This week, I would like to take this space so generously allotted to me to speak to those readers who are not, as we say, "One Of Us." As a Minnesotan of long standing, I feel qualified to speak for the people of this fine state, and so when I see an article like this, it pains me. In the past few years, the idea of "Minnesota Nice" has been challenged by a competing idea: the idea that Minnesotans are "nice, but not friendly." According to the writers who talk to transplants to our state, they feel that Minnesotans are unfailingly polite and kind, but also slow to warm up to newcomers, and so I'm afraid that we Minnesotans are developing a reputation for being passive-aggressive, cold-hearted, and two-faced.

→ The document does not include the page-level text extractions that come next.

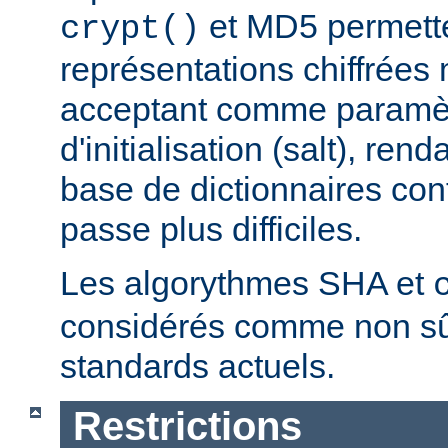
et MD5 permette
crypt()
représentations chiffrées 
acceptant comme paramèt
d'initialisation (salt), ren
base de dictionnaires con
passe plus difficiles.
Les algorythmes SHA et
considérés comme non sû
standards actuels.
Restrictions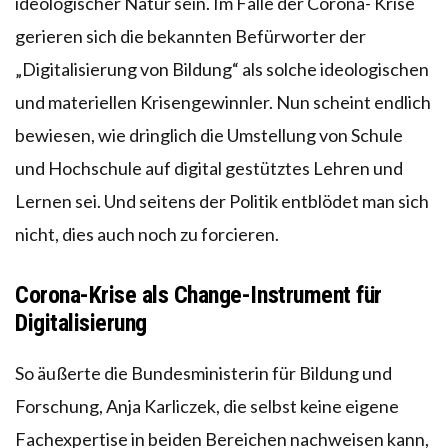
ideologischer Natur sein. Im Falle der Corona- Krise
gerieren sich die bekannten Befürworter der
„Digitalisierung von Bildung“ als solche ideologischen
und materiellen Krisengewinnler. Nun scheint endlich
bewiesen, wie dringlich die Umstellung von Schule
und Hochschule auf digital gestütztes Lehren und
Lernen sei. Und seitens der Politik entblödet man sich
nicht, dies auch noch zu forcieren.
Corona-Krise als Change-Instrument für
Digitalisierung
So äußerte die Bundesministerin für Bildung und
Forschung, Anja Karliczek, die selbst keine eigene
Fachexpertise in beiden Bereichen nachweisen kann,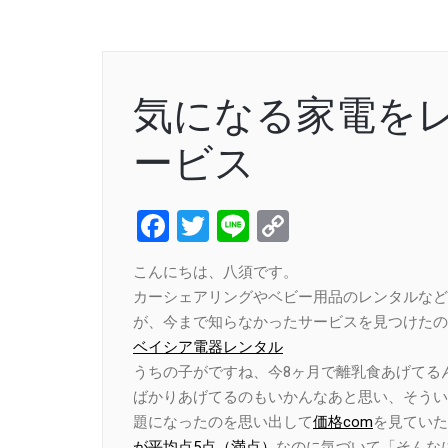
気になる家電を
ービス
Facebook
Twitter
Line
Copy
Link
こんにちは、八須です。
カーシェアリングやベビー用品のレンタルなど
が、今まで知らなかったサービスを見つけたの
ベイシア電器レンタル
うちの子がですね、今8ヶ月で離乳食あげてる
ばかりあげてるのもいかんなあと思い、そうい
題になったのを思い出して
価格com
を見ていた
が平均点5点（満点）
なのに気づいて「そんな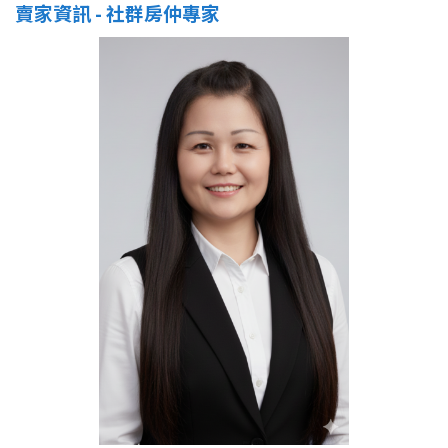
賣家資訊 - 社群房仲專家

I want to explain what's going on here, for those of you who are new to our state: It's not that we don't like you. We actually think you're pretty great. You're from interesting places, places that we have never been. Your cuisine extends beyond hotdish. You can think of things to talk about besides the weather and the Vikings. In fact, now that we mention it, I'll bet we were boring you, weren't we? We just rambled on about any silly thing we could think of, and while we were taking about the new Target that's going in over by the mall, we thought we saw your attention wander for a second -- you just glanced over our shoulder, a little bit like you were wishing that there was somebody else you could talk to, maybe somebody that wasn't talking about a high school hockey tournament.

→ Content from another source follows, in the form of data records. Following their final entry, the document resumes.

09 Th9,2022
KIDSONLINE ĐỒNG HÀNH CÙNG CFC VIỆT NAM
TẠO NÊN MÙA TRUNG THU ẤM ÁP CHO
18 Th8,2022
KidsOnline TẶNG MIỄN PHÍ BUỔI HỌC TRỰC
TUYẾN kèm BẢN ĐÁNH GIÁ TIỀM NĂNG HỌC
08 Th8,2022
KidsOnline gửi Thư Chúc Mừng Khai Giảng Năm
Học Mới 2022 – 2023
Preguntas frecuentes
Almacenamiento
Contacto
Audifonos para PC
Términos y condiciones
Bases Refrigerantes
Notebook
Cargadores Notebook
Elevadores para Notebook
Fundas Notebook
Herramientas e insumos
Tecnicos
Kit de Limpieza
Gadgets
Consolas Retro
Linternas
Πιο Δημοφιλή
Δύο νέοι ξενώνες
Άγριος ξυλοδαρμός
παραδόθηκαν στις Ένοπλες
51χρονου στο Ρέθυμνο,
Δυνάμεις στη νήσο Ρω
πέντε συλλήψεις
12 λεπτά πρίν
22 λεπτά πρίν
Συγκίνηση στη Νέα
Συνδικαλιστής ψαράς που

We'd love for you to come over for dinner, we really would, but what would we talk about? You were asking about the theater scene here, and we haven't been to the Guthrie for years now. You don't have an opinion on Joe Mauer yet. You seemed bored when we were talking about the winter of 1997 when we got all that snow. And what would we make for dinner? Something tells me that mushroom soup and tuna-based foods do not pass for acceptable dinner in your house. You seem classy and with it. We feel like you can do better. We wish we had Craig Finn's phone number, or somebody like that -- they would interest you. They would make you like it here, not boring old us.
So we're sorry, newcomers. It's not that we're not warming up to you. It's just that we figure you wouldn't like us very much, and that you would rather be left alone until you can find some people that are more your speed. (We were also raised to believe that politeness involves turning down any offer at least twice before accepting, just to make sure that you really mean it, so you'll have to keep on us for awhile if you're really interested in being friends.)
On with the links:
*Suhrith Parthasarathay, writing for the great Run of Play, has an interesting look at some of the latest research in psychology and sociology regarding the function of fandom in today's society -- especially regarding those of us who are fans of overseas teams that effectively do not exist in our own worlds. Key quote: "Merely because fans today choose their teams due to marketing via newer media, as opposed to supporting a team that is from their locality or that their family supported, doesn’t necessarily make fandom inherently less pure than it was earlier."
*Over at Twinkie Town, Brandon Warne has a chat from last fall with Twins prospect Joe Benson, who gives an interesting interview despite being quoted as saying, "I'm not that interesting of a guy."
*You may have missed Clark Kellogg's interview with President Obama and Prime Minister Cameron, but I think the key takeaway from the whole thing is that the President is interested in learning about cricket.
*And finally, I like to save something slightly less weighty for the last link of the week. But it's been so nice out that everything seems airy, right now, so let's just unload a ton of feathers:
*As a reminder that pretty much anyone could have been an NFL kicker 40 years ago, here's a photo taken from the goalpost of Vikings kicker Fred Cox trying a field goal.
Here's Ricky Rubio trying to smile us all the way through the pain of losing him.
Ilya Bryzgalov is just, like, a citizen of this crazy universe, man.
Man, all that money has turned wheelchair curlers into doped-up monsters with no regard for the rules.